_Problem statement_: Locate each line in the records containing "There". Copy it.

Content starts

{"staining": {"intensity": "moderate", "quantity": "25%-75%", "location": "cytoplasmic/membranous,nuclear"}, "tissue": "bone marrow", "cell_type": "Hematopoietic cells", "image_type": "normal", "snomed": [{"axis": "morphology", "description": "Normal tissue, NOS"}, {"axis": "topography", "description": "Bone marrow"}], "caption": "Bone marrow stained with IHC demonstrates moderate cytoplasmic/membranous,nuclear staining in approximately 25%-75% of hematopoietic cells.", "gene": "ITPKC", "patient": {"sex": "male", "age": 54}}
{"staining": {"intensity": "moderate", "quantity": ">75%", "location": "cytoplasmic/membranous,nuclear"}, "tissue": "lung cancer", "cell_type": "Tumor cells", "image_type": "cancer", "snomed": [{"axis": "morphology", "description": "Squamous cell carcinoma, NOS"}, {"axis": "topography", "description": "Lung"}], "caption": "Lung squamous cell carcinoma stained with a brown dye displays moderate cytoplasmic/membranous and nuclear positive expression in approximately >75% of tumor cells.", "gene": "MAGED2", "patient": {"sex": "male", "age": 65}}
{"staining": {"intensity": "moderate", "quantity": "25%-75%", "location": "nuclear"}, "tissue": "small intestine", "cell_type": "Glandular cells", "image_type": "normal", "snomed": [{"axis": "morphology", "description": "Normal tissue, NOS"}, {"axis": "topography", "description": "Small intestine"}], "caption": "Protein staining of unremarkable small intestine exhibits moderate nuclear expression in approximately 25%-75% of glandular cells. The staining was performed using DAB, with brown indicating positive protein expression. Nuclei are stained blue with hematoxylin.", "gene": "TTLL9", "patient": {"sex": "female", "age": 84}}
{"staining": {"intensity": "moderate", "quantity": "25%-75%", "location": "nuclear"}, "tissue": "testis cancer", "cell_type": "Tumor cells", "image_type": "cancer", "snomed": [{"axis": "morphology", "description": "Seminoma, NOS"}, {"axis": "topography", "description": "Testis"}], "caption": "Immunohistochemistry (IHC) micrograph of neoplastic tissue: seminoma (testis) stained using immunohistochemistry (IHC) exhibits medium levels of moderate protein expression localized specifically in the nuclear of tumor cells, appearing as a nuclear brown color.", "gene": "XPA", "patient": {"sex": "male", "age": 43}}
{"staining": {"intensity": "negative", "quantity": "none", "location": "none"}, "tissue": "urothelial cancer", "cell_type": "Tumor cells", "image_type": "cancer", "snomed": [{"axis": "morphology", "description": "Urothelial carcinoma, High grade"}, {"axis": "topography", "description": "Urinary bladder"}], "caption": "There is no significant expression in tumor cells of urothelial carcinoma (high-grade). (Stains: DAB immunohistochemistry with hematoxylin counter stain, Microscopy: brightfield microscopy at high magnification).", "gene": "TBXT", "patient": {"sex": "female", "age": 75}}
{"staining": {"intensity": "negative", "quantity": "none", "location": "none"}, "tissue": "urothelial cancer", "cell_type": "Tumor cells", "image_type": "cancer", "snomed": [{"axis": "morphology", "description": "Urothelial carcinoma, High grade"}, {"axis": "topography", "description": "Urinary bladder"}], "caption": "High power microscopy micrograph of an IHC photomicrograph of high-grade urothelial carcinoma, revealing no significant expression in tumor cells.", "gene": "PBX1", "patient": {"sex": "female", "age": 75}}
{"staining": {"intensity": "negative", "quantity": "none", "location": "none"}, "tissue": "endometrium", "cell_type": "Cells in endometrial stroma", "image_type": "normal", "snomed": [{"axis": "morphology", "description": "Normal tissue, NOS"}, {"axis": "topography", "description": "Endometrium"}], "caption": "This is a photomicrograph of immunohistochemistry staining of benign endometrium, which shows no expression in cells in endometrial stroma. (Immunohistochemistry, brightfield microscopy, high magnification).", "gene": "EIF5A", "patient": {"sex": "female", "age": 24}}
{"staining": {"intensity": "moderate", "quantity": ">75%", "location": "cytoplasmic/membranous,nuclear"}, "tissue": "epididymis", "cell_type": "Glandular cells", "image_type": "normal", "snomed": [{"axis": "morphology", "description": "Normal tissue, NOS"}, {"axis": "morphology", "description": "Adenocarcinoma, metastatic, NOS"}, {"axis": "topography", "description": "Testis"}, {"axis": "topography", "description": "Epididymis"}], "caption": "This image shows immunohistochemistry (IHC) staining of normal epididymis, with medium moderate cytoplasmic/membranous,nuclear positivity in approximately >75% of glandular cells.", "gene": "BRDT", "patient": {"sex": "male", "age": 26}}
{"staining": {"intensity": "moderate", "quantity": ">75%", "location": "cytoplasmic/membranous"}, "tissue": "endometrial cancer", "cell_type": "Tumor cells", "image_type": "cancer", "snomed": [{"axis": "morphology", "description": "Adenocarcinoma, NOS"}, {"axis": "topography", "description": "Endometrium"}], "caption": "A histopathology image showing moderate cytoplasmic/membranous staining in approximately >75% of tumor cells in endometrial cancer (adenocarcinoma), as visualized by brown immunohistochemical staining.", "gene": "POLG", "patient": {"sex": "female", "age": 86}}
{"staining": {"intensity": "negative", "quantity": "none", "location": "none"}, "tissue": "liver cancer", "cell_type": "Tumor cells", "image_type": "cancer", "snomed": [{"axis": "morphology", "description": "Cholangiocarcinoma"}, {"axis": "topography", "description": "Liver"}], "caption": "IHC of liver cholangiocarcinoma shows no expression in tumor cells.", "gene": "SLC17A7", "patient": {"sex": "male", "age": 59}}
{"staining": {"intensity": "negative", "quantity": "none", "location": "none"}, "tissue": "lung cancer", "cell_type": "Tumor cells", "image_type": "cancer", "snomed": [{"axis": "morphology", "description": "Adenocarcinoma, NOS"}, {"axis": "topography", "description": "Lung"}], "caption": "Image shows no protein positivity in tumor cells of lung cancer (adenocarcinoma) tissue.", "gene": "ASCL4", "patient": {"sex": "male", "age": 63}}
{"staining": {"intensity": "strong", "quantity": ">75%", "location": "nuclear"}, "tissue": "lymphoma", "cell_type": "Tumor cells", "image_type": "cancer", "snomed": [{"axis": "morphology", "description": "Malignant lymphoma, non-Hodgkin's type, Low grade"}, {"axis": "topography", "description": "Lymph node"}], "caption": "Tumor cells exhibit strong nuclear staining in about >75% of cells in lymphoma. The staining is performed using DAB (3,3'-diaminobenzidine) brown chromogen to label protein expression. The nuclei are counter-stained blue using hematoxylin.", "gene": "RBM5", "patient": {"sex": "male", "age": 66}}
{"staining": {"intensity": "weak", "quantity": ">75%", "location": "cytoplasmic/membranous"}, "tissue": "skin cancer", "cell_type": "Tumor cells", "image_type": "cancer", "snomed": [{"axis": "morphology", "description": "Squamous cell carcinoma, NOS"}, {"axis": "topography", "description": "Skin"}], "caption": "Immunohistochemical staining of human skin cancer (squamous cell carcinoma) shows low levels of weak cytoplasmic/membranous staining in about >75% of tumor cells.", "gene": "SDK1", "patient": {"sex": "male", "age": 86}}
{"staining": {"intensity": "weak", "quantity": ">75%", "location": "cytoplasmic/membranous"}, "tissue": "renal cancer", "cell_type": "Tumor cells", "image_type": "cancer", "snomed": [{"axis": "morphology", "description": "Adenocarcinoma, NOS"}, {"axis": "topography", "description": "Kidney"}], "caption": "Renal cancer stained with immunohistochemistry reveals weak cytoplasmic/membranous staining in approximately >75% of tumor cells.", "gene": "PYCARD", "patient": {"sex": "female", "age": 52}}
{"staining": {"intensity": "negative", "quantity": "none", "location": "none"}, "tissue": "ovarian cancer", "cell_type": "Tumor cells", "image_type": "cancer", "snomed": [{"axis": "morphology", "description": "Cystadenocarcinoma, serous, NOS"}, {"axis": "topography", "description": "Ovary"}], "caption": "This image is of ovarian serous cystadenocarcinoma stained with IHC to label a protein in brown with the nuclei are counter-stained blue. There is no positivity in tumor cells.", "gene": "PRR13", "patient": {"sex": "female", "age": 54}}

Content ends

_Task result_:
{"staining": {"intensity": "negative", "quantity": "none", "location": "none"}, "tissue": "urothelial cancer", "cell_type": "Tumor cells", "image_type": "cancer", "snomed": [{"axis": "morphology", "description": "Urothelial carcinoma, High grade"}, {"axis": "topography", "description": "Urinary bladder"}], "caption": "There is no significant expression in tumor cells of urothelial carcinoma (high-grade). (Stains: DAB immunohistochemistry with hematoxylin counter stain, Microscopy: brightfield microscopy at high magnification).", "gene": "TBXT", "patient": {"sex": "female", "age": 75}}
{"staining": {"intensity": "negative", "quantity": "none", "location": "none"}, "tissue": "ovarian cancer", "cell_type": "Tumor cells", "image_type": "cancer", "snomed": [{"axis": "morphology", "description": "Cystadenocarcinoma, serous, NOS"}, {"axis": "topography", "description": "Ovary"}], "caption": "This image is of ovarian serous cystadenocarcinoma stained with IHC to label a protein in brown with the nuclei are counter-stained blue. There is no positivity in tumor cells.", "gene": "PRR13", "patient": {"sex": "female", "age": 54}}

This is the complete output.